Das Ziel, 49 % der Energie im Gebäudesektor aus erneuerbaren Quellen zu gewinnen, hält Pieper für sehr anspruchsvoll. Es berge die Gefahr, dass die Haushalte durch den Emissionshandel und hohe Kosten zur Umsetzung der Renovierungsvorgaben doppelt belastet und überfordert würden.

Im Verkehrssektor kann sich Pieper dagegen sogar eine stärkere Reduzierung der Treibhausgase vorstellen als die von der Kommission anvisierten 13 %. Durch den Einsatz erneuerbarer Kraftstoffe und von grünem Strom für Elektroautos sei eine Minderung um 20 % möglich.

Für die meisten seiner Änderungs-Vorschläge sieht Pieper eine Mehrheit im Europäischen Parlament, vor allem für anspruchsvollere Klimaziele.
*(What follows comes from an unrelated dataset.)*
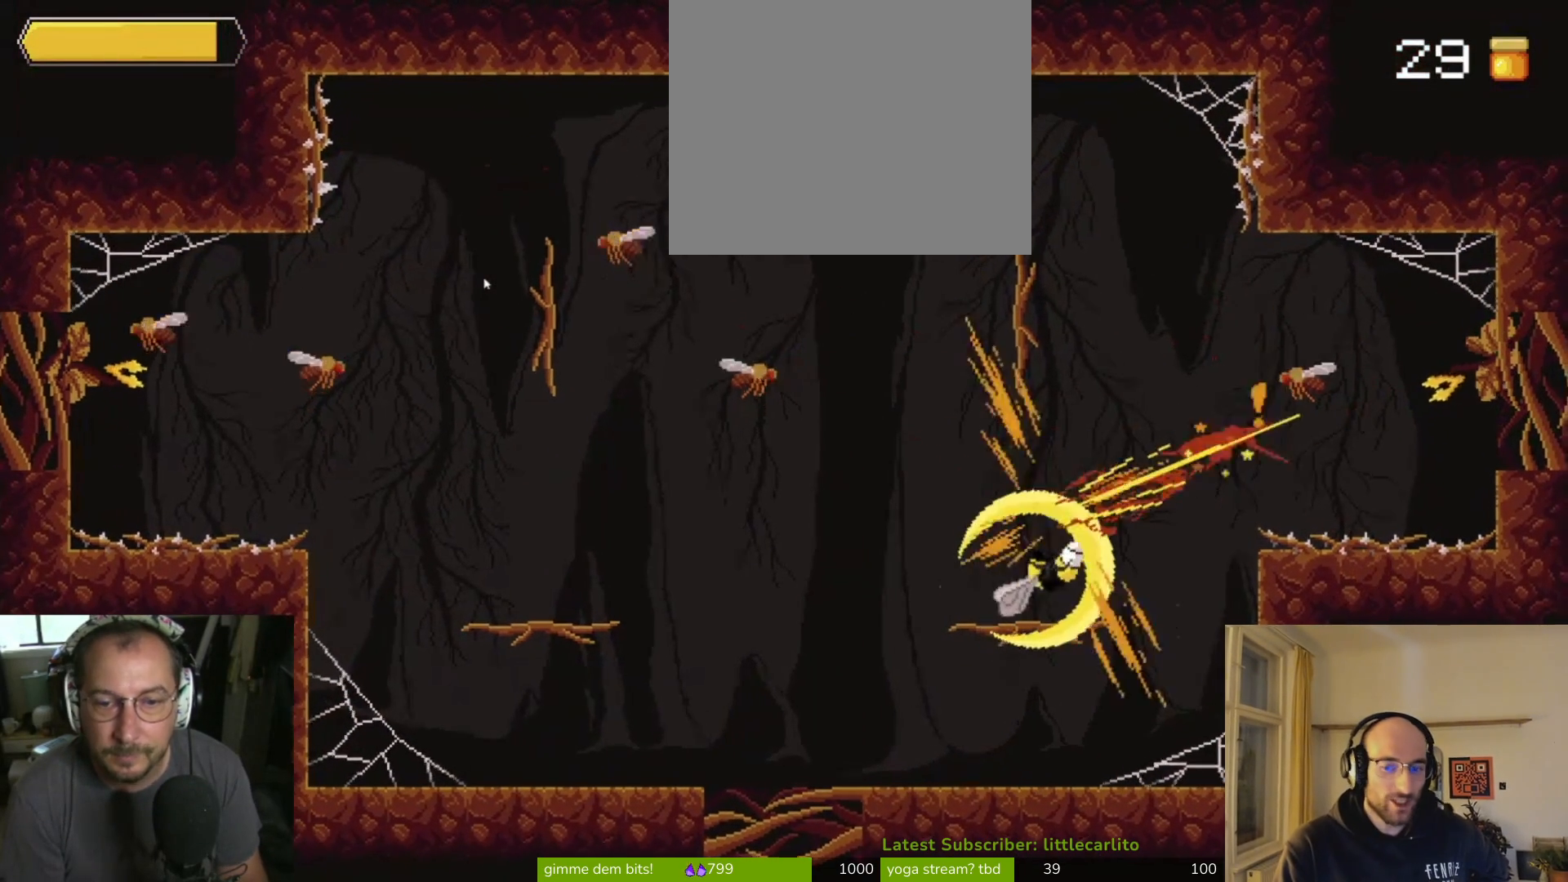
{"buttons": [], "left_stick": "center", "right_stick": "center", "events": [[167, "left_stick", "center"]]}
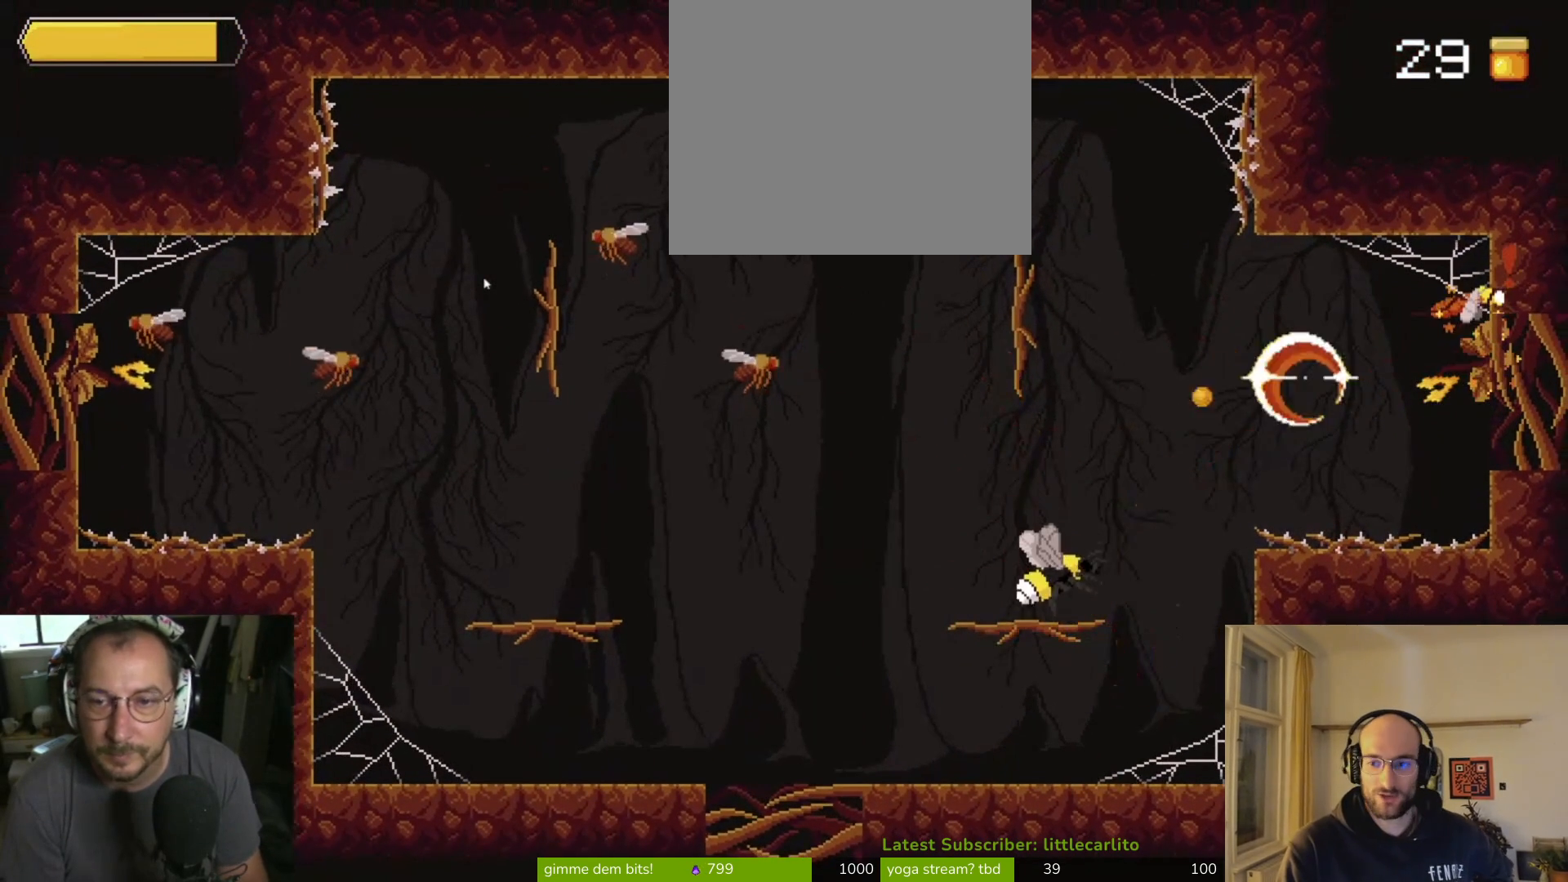
{"buttons": ["CROSS"], "left_stick": "up", "right_stick": "center", "events": [[133, "left_stick", "right"], [333, "CROSS", "down"], [467, "left_stick", "up"]]}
Größeren Widerstand erwartet er bei Grünen und Linken, wenn es um die Rolle von grauem und blauem Wasserstoff in der Transformationsperiode geht.

Die Abstimmung im Plenum ist für September vorgesehen. Danach müssen sich das Parlament und der Ministerrat auf einen gemeinsamen Text verständigen.